■ Textausschnitt:
- - -
Der IS ermordete 2015 in Libyen 21
Männer, die fast alle der koptischen Kirche angehörten. Dort werden
sie inzwischen als Märtyrer verehrt. Martin Mosebach reiste nach
Ägypten und besuchte viele Personen, die mit den diesen Märtyrern
zu tun hatten.
Boot. Berlin, 2019. |
"Die junge Witwe des
achtundzwanzigjährigen Samuel, des Älteren, zeigte mir zunächst
ein gestelltes Familienfoto, auf dem sie mit Mann und drei Kindern
vor der Kulisse einer futuristischen Skyline steht, fügte dann aber
hinzu, ihr Mann habe auch von Libyen darauf geachtet, daß die
Familie bete – bei jedem Anruf sei das seine letzte Frage gewesen.
Der sechsundzwanzigjährige Milad
hielt bei schwerer Feldarbeit gegen den Rat des Pfarrers seine Fasten
ein und antwortete ihm: 'Der Mensch lebt nicht vom Brot allein.' So
erzählte es seine Witwe, beinahe noch ein Kind, in der Witwentracht
wie verkleidet; aus Libyen hat man ihr seine Bibel geschickt, die er
immer in der Tasche trug – sie kann nicht lesen und verwahrt diesen
Schatz für ihre Kinder.
- - -
■ Einträge:

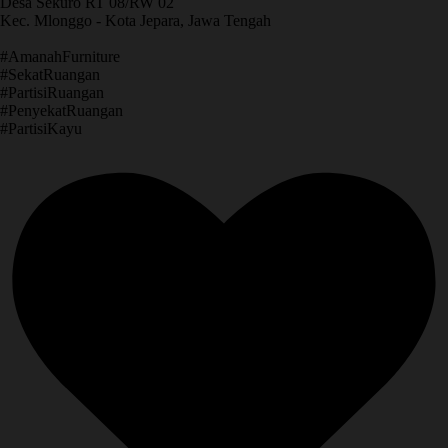
Desa Sekuro RT 08/RW 02
Kec. Mlonggo - Kota Jepara, Jawa Tengah
​#AmanahFurniture
​#SekatRuangan
​#PartisiRuangan
​#PenyekatRuangan
​#PartisiKayu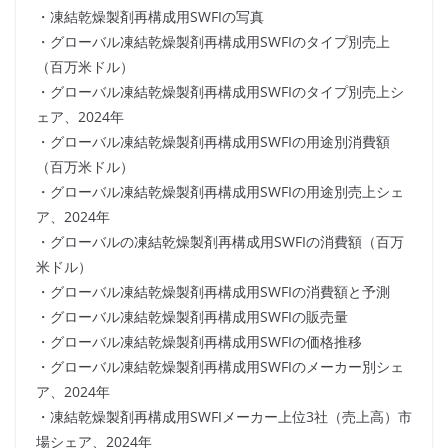
・凍結乾燥製剤再構成用SWFIの写真
・グローバル凍結乾燥製剤再構成用SWFIのタイプ別売上
（百万米ドル）
・グローバル凍結乾燥製剤再構成用SWFIのタイプ別売上シ
ェア、2024年
・グローバル凍結乾燥製剤再構成用SWFIの用途別消費額
（百万米ドル）
・グローバル凍結乾燥製剤再構成用SWFIの用途別売上シェ
ア、2024年
・グローバルの凍結乾燥製剤再構成用SWFIの消費額（百万
米ドル）
・グローバル凍結乾燥製剤再構成用SWFIの消費額と予測
・グローバル凍結乾燥製剤再構成用SWFIの販売量
・グローバル凍結乾燥製剤再構成用SWFIの価格推移
・グローバル凍結乾燥製剤再構成用SWFIのメーカー別シェ
ア、2024年
・凍結乾燥製剤再構成用SWFIメーカー上位3社（売上高）市
場シェア、2024年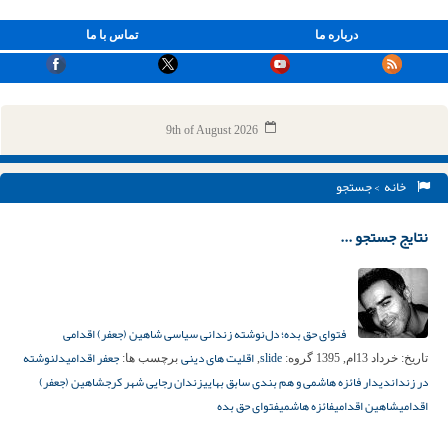
درباره ما
تماس با ما
9th of August 2026
خانه
> جستجو
نتایج جستجو ...
فتوای حق بده؛ دل‌نوشته زندانی سیاسی شاهین (جعفر) اقدامی
slide
اقلیت های دینی
جعفر اقدامی
دلنوشته
تاریخ:
خرداد 13ام, 1395
گروه:
,
برچسب ها:
در زندان
دیدار فائزه هاشمی و هم بندی سابق بهایی
زندان رجایی شهر کرج
شاهین (جعفر)
اقدامی
شاهین اقدامی
فائزه هاشمی
فتوای حق بده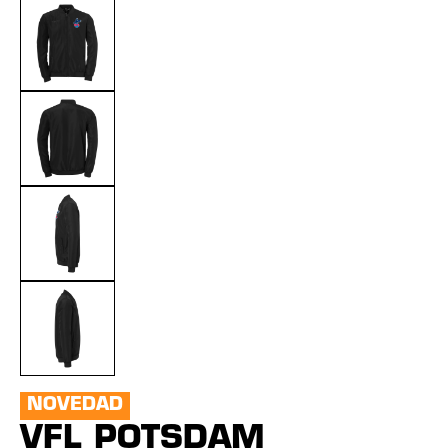
NOVEDAD
VFL POTSDAM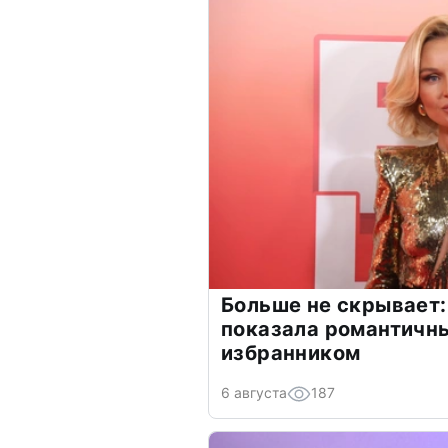
Больше не скрывает:
показала романтичн
избранником
6 августа
187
- - -
■ Arbeitsauftrag:
Gib für jede der folgenden Aussagen an, ob sie mit dem Textausschnitt über die koptischen Märtyrer übereinstimmt. Antworte jeweils mit Ja oder Nein und zitiere die entscheidenden Worte wörtlich: (a) Samuel war achtundzwanzig Jahre alt. (b) Milads Witwe liest in der Bibel ihres Mannes. (c) Milad brach auf Anraten des Pfarrers sein Fasten.

■ Ergebnis:
(a) Ja: „des achtundzwanzigjährigen Samuel, des Älteren“
(b) Nein: „sie kann nicht lesen und verwahrt diesen Schatz für ihre Kinder“
(c) Nein: „hielt bei schwerer Feldarbeit gegen den Rat des Pfarrers seine Fasten ein“